#02 - TECNOLOGIA
Um dos jogos que comprei consiste apenas nisto: uma caixinha com seis dados, cada dado tem em cada face uma imagem e o objetivo é construirmos histórias com aquilo que a sorte nos vai reservando, de cada vez que lançarmos os dados. Na altura comprei-o porque achei que podia dar jeito para algumas atividades com os escuteiros. Porém, no outro dia, tendo o jogo ainda como novo, desafiei o meu primo e o meu afilhado (com 11 e 6 anos respetivamente) a jogar. Fomos construindo histórias meio malucas, rindo, consegui mantê-los sossegados durante um pedaço... De repente, quando o meu afilhado lança o dado, a imagem presente na face do dado virada para cima é um envelope, com um coração a selá-lo. Para mim, e para a maior parte de vocês, suponho, aquilo seria uma carta de amor. Pois para ele foi uma mensagem enviada no Instagram para a namorada.

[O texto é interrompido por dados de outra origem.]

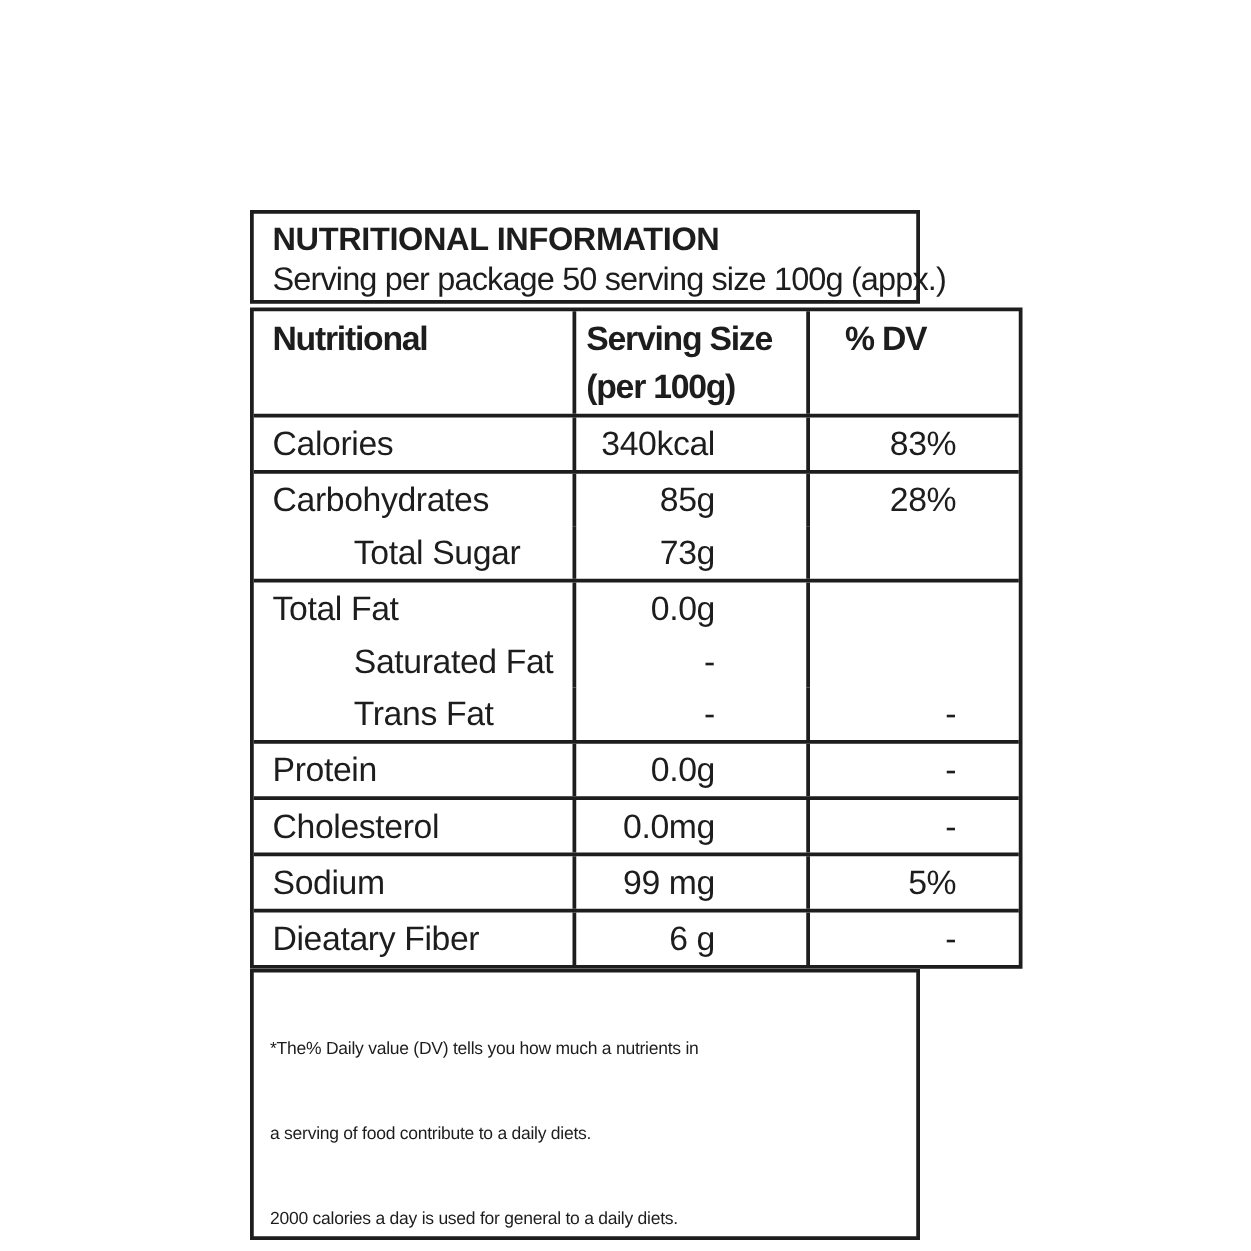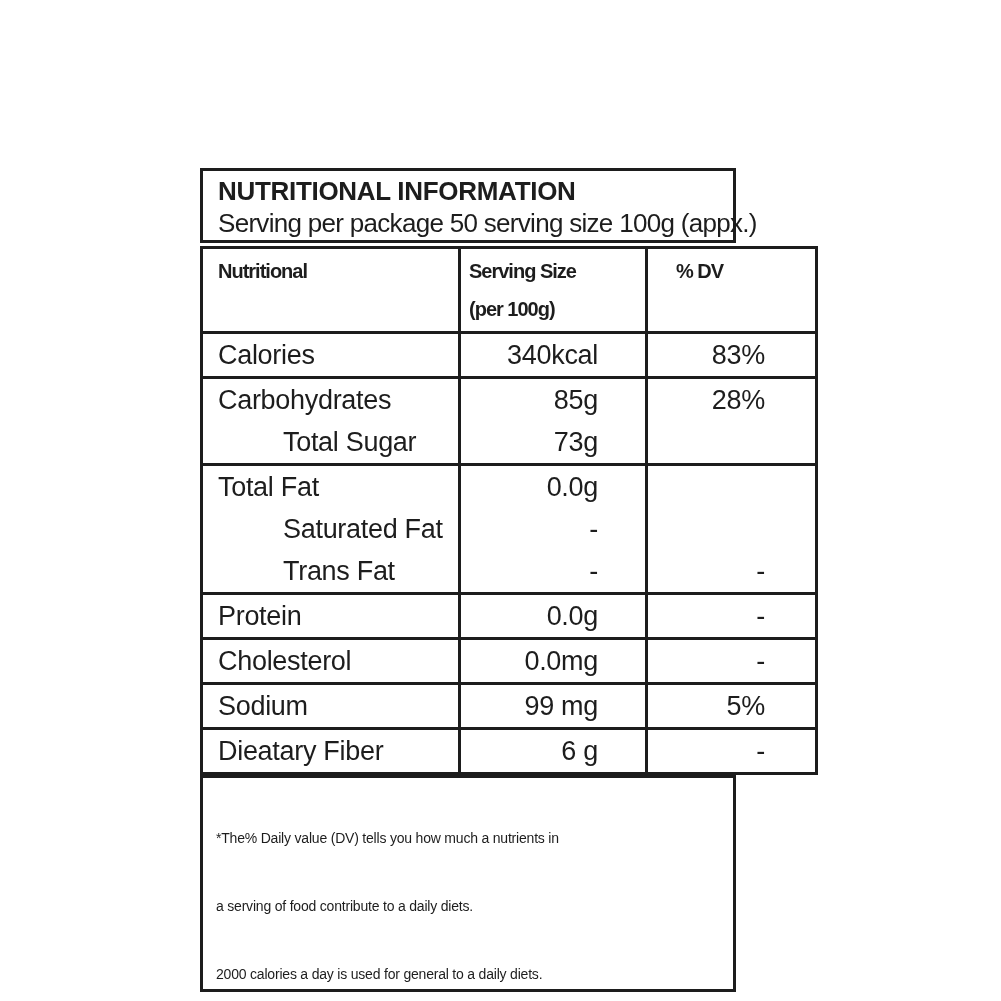"Nutritional" .hc { font-size: 20px -> 27px }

Na altura fiquei espantada e interiormente revoltada. Sou uma miúda meia old school. Não gosto de ler livros no computador, gosto de escrever à mão, tenho estimulado em mim própria o envio de cartas e postais pelo correio. E de repente, chega-me este garoto a dizer que o envelope é o símbolo de uma mensagem numa rede social? Sabem o que isto significa? Que para eles até os e-mails já estão desatualizados. Significa que o D. já nasceu na sociedade do instantâneo, a sociedade do wi-fi grátis em todo o lado, a sociedade em que, estejas onde estiveres, estás contactável e podes responder na hora.

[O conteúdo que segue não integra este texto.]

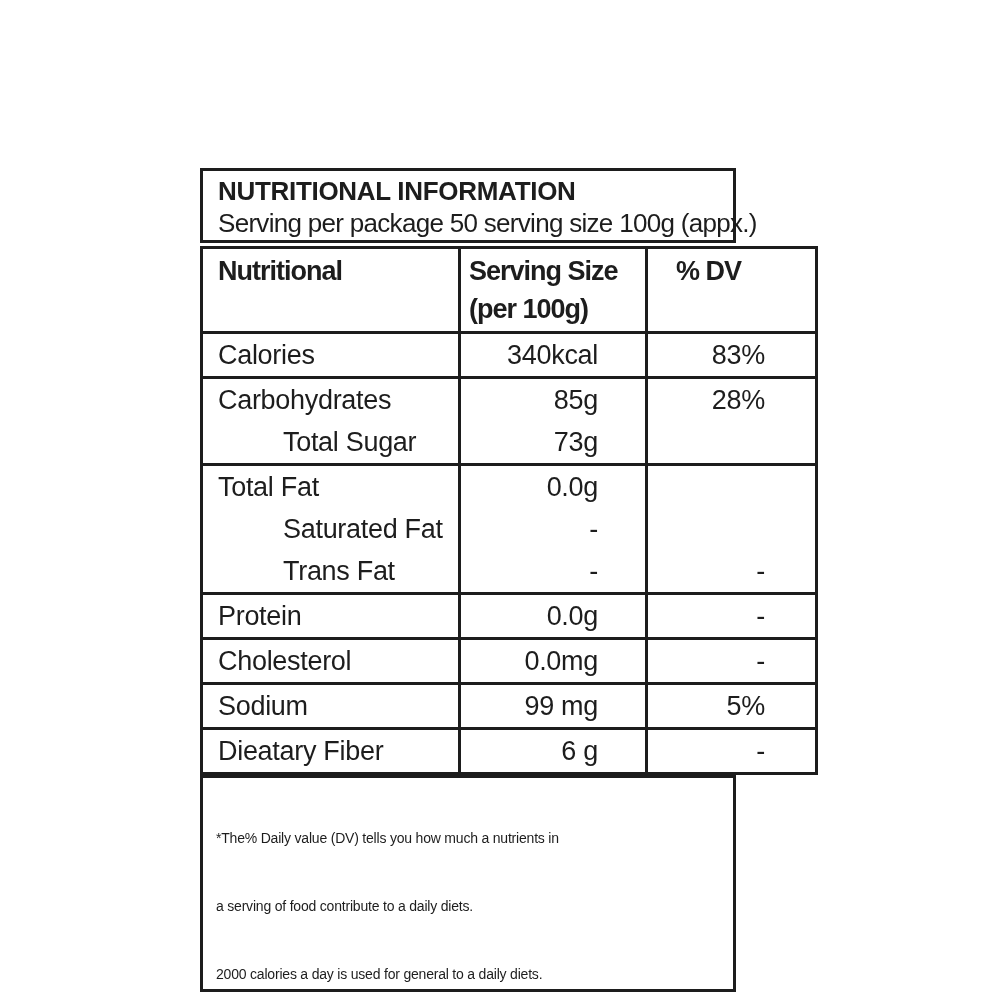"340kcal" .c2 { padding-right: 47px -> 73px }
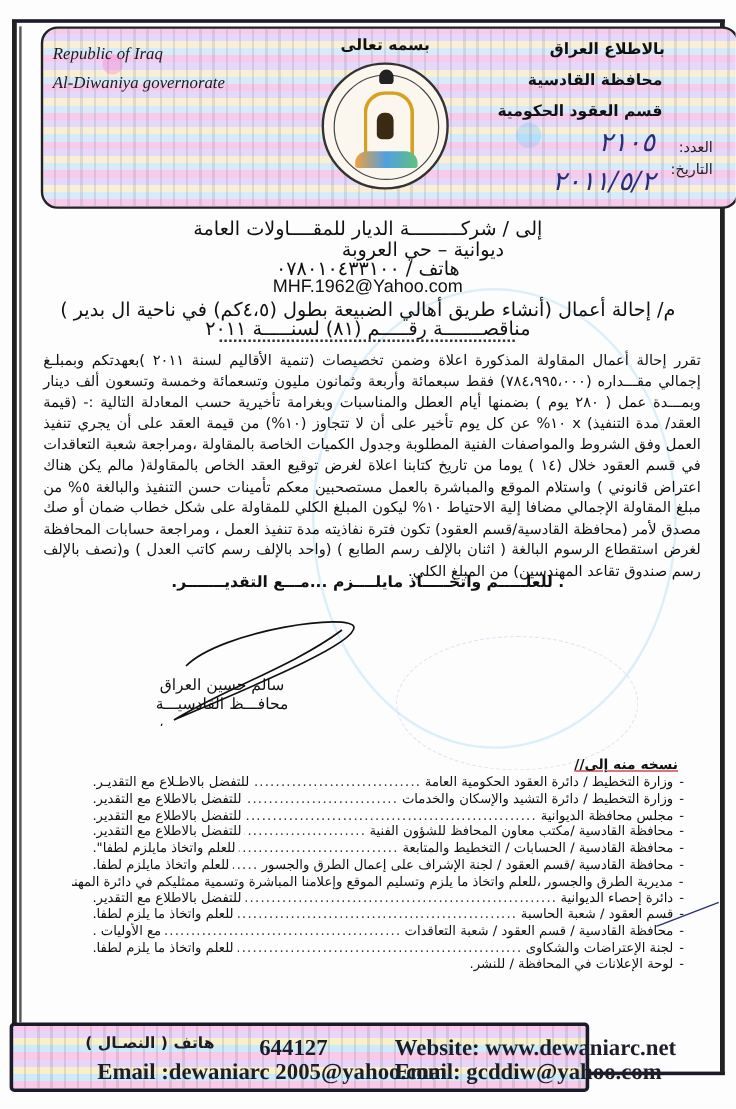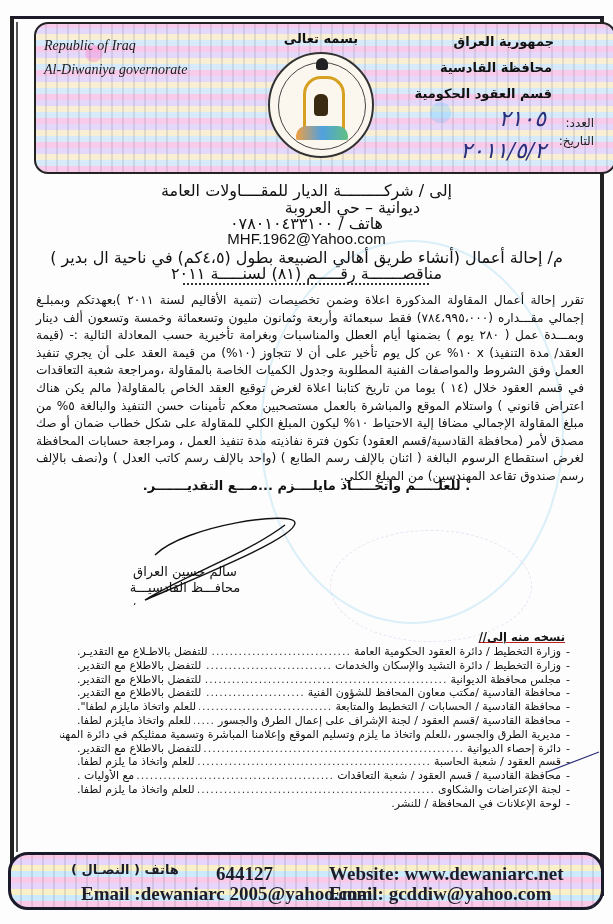"جمهورية العراق" div.hdr-ar { text: جمهورية -> بالاطلاع }
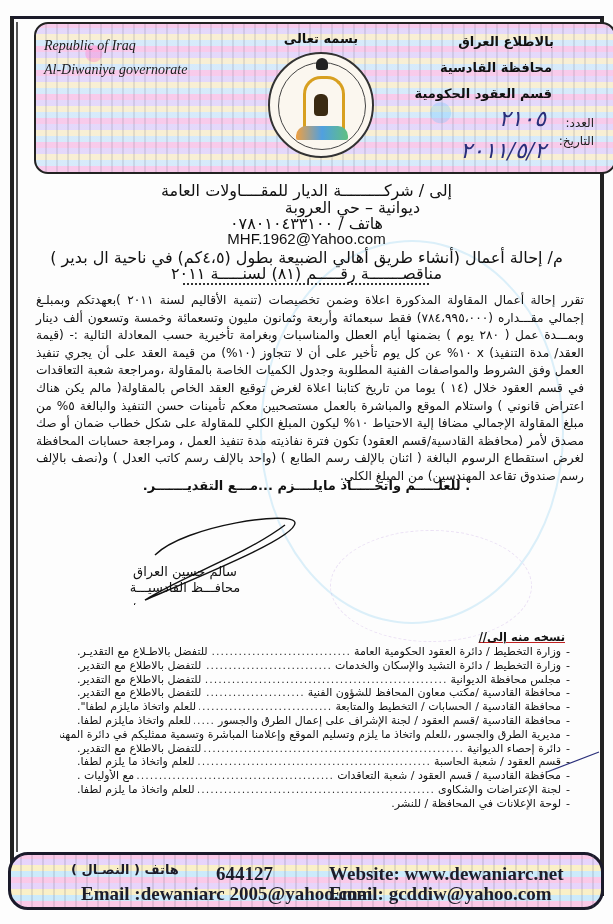"هاتف ( النصـال )" .footer { border-radius: 20px -> 4px; width: 596px -> 483px }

Passando-me a incredulidade do momento, refleti sobre o assunto e caraças, ainda bem que o mundo evoluiu! O papel cheira bem, é reconfortante chegar à caixa do correio e ter uma carta que alguém perdeu tempo a escrever, mas é impagável poder falar com alguém que está a quilómetros de distância. Já não dói tanto ver os nossos crescer longe. Eu posso namorar com alguém que vive no Ribatejo e falar com ele todos os dias. Hoje é possível trocar não sei quantas mensagens por dia, podemos partilhar com quem queremos vídeos do que vamos fazendo, podemos tirar fotos às caretas dos mais pequenos e enviá-las na hora, podemos partilhar a música que estamos a ouvir, mostrar a refeição que acabámos de cozinhar...
"Ah e tal, mas as pessoas partilham a vida toda nas redes sociais!". As pessoas dão às ferramentas o uso que querem. Mas a minha bisavó teria sofrido muito menos se pudesse ver os netos mais do que uma vez por ano; o meu avô teria visto o meu pai crescer enquanto lutava na guerra do Ultramar e os padrinhos da minha irmã poderiam ter passado com ela todas as Páscoas, ainda que virtualmente.
Por isso e por ser possível que vocês estejam a ler-me neste momento, hoje eu estou muito grata por todas as tecnologias que nos permitem fazer do longe, perto.